§ **Extract provided**
..........

The flow in the upstream region of the rotor blade row is used as the basis for setting the initial conditions for the stators. The axial projection of the velocity in the rotor reference frame is used as the axial velocity in the stator mesh, while the vertical component is extracted for use as the non-dimensional mesh velocity,
$v_{{sp}}=-0.791$
. The case is then run for
$20$
time units so that the initial transients are removed from the flow field, to produce the undisturbed initial condition
$\boldsymbol{v}_0$
, before initialising the dual (adjoint) sensitivity analysis. The grid parameters for the rotor and stator meshes are listed in table 1.
Main grid parameters used for the rotor–stator demonstration case. The parameters
$n_\star$
denote the number of mesh points in the labelled direction
$\star$
. Here,
$L_\star$
denotes axial length of region
$\star$
,
$h_{{passage}}$
stands for the height of the passage between two rotor blades in the cascade and
$\min \backslash \max {\Delta s_i}$
define the minimum and maximum arclength between grid points along the curvilinear grid in the two directions
$i=0,1$
.

..........

§ **Exercise 1**
Report each line in the records below that contains the string "BLIND", treating uppercase and lowercase as different.

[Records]
..........

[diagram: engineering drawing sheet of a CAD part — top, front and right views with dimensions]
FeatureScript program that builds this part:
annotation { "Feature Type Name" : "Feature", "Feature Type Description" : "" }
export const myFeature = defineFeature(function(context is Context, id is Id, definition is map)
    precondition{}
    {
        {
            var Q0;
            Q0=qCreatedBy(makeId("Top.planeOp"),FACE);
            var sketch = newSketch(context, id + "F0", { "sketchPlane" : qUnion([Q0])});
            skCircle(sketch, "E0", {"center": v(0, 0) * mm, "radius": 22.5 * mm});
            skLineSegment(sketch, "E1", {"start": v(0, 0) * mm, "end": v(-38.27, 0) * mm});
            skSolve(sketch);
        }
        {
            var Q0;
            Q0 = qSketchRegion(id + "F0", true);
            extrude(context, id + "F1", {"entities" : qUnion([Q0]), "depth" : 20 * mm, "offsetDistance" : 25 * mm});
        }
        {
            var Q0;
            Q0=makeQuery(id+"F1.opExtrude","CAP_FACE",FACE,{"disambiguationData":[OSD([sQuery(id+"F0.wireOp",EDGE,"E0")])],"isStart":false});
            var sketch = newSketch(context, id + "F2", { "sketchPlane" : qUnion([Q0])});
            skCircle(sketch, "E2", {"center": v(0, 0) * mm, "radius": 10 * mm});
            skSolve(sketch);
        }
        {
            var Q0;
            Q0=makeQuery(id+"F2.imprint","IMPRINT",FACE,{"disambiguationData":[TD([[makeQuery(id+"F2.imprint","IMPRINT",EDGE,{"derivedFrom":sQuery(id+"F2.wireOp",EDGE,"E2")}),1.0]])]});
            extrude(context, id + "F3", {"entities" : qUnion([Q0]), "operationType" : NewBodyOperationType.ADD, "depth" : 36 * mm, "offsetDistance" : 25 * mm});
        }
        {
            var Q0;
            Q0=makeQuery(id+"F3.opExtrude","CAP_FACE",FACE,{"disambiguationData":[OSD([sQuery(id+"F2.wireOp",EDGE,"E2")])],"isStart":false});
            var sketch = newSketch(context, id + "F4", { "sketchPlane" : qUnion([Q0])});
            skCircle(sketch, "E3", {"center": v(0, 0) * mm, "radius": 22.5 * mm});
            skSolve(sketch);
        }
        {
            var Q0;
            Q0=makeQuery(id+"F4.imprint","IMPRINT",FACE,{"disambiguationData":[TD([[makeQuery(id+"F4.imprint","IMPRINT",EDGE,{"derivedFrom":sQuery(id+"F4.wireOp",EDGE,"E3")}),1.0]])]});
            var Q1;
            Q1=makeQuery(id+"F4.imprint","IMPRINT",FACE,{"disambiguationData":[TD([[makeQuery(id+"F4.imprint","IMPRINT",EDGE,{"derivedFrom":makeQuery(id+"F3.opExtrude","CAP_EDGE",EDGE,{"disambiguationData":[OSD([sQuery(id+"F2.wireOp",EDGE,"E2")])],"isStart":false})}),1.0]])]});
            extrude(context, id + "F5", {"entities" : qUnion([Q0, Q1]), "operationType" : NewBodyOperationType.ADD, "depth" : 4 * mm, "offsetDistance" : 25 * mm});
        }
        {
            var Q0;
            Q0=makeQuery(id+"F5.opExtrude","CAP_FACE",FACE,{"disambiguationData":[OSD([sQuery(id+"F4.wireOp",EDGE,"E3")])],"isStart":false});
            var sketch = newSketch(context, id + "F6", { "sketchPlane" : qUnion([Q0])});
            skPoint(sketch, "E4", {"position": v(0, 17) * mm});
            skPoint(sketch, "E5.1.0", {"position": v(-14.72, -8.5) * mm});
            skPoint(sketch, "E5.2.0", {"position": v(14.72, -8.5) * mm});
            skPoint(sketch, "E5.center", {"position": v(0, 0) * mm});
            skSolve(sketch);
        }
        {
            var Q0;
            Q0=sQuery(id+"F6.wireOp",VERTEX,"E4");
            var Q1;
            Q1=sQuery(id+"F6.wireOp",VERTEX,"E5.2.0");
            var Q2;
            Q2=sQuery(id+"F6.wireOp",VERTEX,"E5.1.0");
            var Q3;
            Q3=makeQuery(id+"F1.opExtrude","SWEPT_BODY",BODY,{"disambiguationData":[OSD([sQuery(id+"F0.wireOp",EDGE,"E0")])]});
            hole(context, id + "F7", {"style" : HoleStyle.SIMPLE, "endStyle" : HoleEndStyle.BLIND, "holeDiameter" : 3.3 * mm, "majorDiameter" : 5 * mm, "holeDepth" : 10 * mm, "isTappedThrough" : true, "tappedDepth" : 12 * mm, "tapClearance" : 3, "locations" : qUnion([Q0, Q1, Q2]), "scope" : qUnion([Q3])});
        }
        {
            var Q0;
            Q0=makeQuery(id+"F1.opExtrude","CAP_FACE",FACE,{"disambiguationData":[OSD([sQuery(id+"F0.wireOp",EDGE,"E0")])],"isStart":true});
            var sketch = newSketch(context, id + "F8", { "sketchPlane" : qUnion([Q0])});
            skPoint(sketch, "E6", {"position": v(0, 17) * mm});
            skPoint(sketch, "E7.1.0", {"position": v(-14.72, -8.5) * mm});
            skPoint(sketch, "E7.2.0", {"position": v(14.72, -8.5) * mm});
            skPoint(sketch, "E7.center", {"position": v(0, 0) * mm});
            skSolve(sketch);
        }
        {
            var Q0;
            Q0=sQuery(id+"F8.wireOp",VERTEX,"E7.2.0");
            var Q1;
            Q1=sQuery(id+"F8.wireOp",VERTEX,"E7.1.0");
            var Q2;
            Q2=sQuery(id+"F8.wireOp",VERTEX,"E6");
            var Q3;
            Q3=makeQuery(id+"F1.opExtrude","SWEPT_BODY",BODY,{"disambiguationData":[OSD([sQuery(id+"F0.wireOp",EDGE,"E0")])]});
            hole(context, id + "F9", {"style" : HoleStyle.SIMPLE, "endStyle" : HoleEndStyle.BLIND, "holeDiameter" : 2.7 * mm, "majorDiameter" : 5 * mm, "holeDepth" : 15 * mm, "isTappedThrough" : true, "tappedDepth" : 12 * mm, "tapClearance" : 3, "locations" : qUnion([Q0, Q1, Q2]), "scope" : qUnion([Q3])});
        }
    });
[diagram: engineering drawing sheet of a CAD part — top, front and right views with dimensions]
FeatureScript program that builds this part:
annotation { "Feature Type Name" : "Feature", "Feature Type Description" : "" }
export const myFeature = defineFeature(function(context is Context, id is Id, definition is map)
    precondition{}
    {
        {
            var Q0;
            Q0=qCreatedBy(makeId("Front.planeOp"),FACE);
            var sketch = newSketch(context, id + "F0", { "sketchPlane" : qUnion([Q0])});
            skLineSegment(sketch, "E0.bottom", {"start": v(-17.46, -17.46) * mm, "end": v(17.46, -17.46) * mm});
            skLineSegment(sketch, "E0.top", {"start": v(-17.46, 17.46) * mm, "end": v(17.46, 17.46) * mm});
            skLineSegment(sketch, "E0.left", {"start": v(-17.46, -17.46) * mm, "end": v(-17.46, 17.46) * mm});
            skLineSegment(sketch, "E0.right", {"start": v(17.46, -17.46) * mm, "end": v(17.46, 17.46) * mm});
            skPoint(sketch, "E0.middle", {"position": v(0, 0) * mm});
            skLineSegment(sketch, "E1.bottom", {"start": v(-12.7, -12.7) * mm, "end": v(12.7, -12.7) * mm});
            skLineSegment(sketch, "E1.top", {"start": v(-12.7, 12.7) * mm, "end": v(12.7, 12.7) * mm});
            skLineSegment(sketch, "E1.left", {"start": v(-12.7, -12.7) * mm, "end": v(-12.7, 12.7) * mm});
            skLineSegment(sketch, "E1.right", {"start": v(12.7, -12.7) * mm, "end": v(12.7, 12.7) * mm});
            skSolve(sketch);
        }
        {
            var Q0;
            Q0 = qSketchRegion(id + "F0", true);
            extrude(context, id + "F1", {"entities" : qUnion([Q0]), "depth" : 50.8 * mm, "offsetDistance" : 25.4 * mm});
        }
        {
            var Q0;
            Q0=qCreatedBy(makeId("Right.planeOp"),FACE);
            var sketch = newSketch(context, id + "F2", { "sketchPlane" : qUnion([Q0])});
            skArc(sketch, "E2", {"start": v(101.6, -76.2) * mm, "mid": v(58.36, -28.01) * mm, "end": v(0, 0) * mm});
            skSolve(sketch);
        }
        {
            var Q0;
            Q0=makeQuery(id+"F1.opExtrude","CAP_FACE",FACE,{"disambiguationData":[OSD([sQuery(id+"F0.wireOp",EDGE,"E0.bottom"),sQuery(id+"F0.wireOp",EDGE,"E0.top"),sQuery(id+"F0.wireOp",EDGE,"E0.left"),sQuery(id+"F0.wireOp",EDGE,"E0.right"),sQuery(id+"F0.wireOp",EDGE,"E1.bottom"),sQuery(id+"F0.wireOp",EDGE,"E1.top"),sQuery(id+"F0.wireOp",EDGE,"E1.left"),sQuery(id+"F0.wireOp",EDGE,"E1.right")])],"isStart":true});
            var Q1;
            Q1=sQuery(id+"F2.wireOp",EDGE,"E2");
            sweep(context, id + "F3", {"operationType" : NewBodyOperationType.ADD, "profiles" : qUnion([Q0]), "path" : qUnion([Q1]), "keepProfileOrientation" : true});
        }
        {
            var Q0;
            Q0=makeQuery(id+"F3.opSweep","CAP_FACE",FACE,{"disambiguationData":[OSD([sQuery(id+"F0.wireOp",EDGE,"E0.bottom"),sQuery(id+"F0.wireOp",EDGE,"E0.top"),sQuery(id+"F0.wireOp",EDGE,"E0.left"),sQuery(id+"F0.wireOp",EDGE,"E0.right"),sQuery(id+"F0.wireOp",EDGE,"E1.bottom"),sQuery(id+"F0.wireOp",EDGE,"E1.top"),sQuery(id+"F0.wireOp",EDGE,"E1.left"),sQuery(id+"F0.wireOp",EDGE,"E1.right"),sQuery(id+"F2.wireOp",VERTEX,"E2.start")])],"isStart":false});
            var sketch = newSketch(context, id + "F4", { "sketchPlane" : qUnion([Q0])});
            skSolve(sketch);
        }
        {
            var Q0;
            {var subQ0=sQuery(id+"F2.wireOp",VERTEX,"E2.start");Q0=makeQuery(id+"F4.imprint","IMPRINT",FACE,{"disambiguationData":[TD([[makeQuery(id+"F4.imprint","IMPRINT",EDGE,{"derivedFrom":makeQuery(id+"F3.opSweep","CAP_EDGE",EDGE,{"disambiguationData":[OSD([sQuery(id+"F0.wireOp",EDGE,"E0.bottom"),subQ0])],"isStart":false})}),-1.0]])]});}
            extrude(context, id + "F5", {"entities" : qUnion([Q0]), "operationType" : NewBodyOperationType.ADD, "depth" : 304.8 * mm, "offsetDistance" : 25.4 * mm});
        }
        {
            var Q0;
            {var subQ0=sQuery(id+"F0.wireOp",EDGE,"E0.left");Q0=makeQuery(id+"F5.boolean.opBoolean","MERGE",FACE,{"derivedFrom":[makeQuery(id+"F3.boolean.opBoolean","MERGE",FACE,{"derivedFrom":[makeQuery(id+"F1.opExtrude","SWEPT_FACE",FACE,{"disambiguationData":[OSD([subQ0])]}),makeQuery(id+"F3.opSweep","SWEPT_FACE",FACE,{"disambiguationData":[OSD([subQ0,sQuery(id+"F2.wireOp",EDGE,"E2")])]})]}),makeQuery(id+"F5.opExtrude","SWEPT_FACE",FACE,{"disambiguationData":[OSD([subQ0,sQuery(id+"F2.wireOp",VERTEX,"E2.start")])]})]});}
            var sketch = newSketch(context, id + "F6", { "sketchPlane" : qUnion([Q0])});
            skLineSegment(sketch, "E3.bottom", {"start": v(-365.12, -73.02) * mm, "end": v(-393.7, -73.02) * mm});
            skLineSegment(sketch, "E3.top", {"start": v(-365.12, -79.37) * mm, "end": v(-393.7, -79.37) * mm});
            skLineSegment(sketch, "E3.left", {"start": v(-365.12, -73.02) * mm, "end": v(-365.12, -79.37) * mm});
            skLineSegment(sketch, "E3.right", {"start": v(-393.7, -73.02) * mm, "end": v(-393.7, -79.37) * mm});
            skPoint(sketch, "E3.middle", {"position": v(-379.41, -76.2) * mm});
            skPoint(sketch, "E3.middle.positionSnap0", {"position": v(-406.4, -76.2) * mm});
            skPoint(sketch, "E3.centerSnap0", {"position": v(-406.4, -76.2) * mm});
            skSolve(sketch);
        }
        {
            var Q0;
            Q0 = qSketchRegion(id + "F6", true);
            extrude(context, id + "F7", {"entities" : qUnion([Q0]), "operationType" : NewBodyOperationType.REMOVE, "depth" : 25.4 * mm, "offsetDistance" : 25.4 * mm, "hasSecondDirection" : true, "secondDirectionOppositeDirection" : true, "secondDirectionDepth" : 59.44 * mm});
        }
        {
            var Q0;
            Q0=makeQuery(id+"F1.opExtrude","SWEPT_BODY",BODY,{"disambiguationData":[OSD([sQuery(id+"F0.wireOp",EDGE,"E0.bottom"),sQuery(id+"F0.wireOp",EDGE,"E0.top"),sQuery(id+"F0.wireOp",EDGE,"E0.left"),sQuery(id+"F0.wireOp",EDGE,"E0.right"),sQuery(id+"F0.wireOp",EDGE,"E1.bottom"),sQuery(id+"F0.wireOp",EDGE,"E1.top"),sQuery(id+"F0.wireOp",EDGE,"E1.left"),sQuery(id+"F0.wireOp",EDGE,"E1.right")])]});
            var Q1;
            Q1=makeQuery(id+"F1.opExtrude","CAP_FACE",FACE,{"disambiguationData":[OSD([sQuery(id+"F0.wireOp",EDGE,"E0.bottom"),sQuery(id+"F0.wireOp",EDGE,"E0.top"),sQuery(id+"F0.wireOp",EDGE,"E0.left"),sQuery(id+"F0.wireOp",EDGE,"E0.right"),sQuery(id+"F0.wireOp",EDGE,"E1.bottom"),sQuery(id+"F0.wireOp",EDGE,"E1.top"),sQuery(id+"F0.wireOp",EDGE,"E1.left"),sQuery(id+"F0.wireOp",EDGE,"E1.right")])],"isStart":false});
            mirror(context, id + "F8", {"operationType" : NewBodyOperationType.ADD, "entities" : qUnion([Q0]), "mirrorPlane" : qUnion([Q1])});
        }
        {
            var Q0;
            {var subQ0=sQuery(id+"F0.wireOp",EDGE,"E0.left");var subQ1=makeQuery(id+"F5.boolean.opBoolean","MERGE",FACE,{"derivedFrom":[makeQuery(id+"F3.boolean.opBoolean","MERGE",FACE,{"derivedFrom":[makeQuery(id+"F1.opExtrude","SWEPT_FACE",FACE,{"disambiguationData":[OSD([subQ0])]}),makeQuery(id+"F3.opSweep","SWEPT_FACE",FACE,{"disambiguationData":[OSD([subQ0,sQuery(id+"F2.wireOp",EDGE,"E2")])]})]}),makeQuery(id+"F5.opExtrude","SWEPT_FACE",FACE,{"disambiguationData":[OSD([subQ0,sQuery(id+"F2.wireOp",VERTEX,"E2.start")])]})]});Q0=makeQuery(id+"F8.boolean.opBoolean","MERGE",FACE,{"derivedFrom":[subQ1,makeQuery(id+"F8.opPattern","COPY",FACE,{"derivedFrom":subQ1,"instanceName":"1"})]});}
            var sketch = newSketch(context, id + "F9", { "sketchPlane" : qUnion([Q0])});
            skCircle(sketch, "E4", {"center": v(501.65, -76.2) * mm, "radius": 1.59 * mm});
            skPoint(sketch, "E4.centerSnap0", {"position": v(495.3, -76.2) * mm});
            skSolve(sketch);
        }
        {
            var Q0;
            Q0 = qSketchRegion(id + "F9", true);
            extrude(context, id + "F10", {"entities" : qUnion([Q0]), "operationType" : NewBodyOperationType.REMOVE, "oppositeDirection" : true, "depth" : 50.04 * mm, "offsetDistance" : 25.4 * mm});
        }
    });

..........

§ **Exercise 2**
In the rotor–stator passage above, substitute "impeller" for "rotor" and give the text again, starting with "The flow in" and going on through "in table 1.".

§ **Exercise result 1**
            hole(context, id + "F7", {"style" : HoleStyle.SIMPLE, "endStyle" : HoleEndStyle.BLIND, "holeDiameter" : 3.3 * mm, "majorDiameter" : 5 * mm, "holeDepth" : 10 * mm, "isTappedThrough" : true, "tappedDepth" : 12 * mm, "tapClearance" : 3, "locations" : qUnion([Q0, Q1, Q2]), "scope" : qUnion([Q3])});
            hole(context, id + "F9", {"style" : HoleStyle.SIMPLE, "endStyle" : HoleEndStyle.BLIND, "holeDiameter" : 2.7 * mm, "majorDiameter" : 5 * mm, "holeDepth" : 15 * mm, "isTappedThrough" : true, "tappedDepth" : 12 * mm, "tapClearance" : 3, "locations" : qUnion([Q0, Q1, Q2]), "scope" : qUnion([Q3])});

§ **Exercise result 2**
The flow in the upstream region of the impeller blade row is used as the basis for setting the initial conditions for the stators. The axial projection of the velocity in the impeller reference frame is used as the axial velocity in the stator mesh, while the vertical component is extracted for use as the non-dimensional mesh velocity,
$v_{{sp}}=-0.791$
. The case is then run for
$20$
time units so that the initial transients are removed from the flow field, to produce the undisturbed initial condition
$\boldsymbol{v}_0$
, before initialising the dual (adjoint) sensitivity analysis. The grid parameters for the impeller and stator meshes are listed in table 1.